Roma Quattro chiacchiere tra amici, «modi accattivanti», la classica garbata prudenza democristiana. Che simpatici adesso a Palazzo Chigi, ma alla fine, sostiene Renato Brunetta, «Gentiloni e i suoi boys, nonostante l'apparente clima di cortesia, licenziano provvedimenti collocabili nella sinistra-sinistra perché siamo già in vista delle elezioni». E così Forza Italia decide di abbandonare i lavori delle commissioni Giustizia e Affari costituzionali, dov'è in discussione il decreto Minniti sull'immigrazione. Se ne vanno anche i rappresentati di Sinistra Italiana. «Siamo contrari alla giustizia su base etnica», dicono Celeste Costantino e Daniele Farina.

Gli azzurri si sentono presi in giro. «Noi non ci facciamo certo turlupinare dalla maggioranza - spiega Francesco Paolo Sisto - . I modi suadenti del governo sono irritanti. Il decreto è stato volutamente tenuto al Senato tutto il tempo necessario perché arrivasse alla Camera pochi minuti prima della scadenza del termine per la sua conversione in legge. Questi giochetti degni di miglior causa, su temi così delicati, mortificano il Parlamento e la democrazia». In queste condizioni, insiste il capogruppo Foza Italia agli Affari Costituzionali, non c'è spazio per un dibattito e un confronto d'idee: «Le ragioni delle opposizioni sono destinate ad essere cestinate il più rapidamente possibile. Il credito del governo Gentiloni è finito».

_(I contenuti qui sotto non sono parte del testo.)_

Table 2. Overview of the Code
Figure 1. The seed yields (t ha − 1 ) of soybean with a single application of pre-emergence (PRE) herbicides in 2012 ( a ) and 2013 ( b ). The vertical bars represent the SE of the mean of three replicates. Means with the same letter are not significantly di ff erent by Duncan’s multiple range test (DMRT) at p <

Che è successo? «È successo che ormai siamo già in campagna elettorale», risponde Brunetta. Secondo Fi, il decreto Minniti serve quindi al Pd per rastrellare voti. «Basti ricordare i voucher, i giudici in politica, il testamento biologico, e ora, nel metodo e nel merito, il testo sull'immigrazione. L'evidente tentativo elettoralistico di recuperare a sinistra nella sua palese ipocrisia - conclude il presidente dei deputati forzisti - sarà da noi contrastato fermamente, e in ogni attimo parlamentare possibile». Critiche simili arrivano pure da Si.

«I dispositivi andavano cambiati ma se ne è negata a priori la possibilità. Noi abbiamo lasciato le commissioni per mettere fine a un rito non democratico su un decreto blindato, inemendabile, intoccabile e su cui il governo metterà la fiducia la prossima settimana».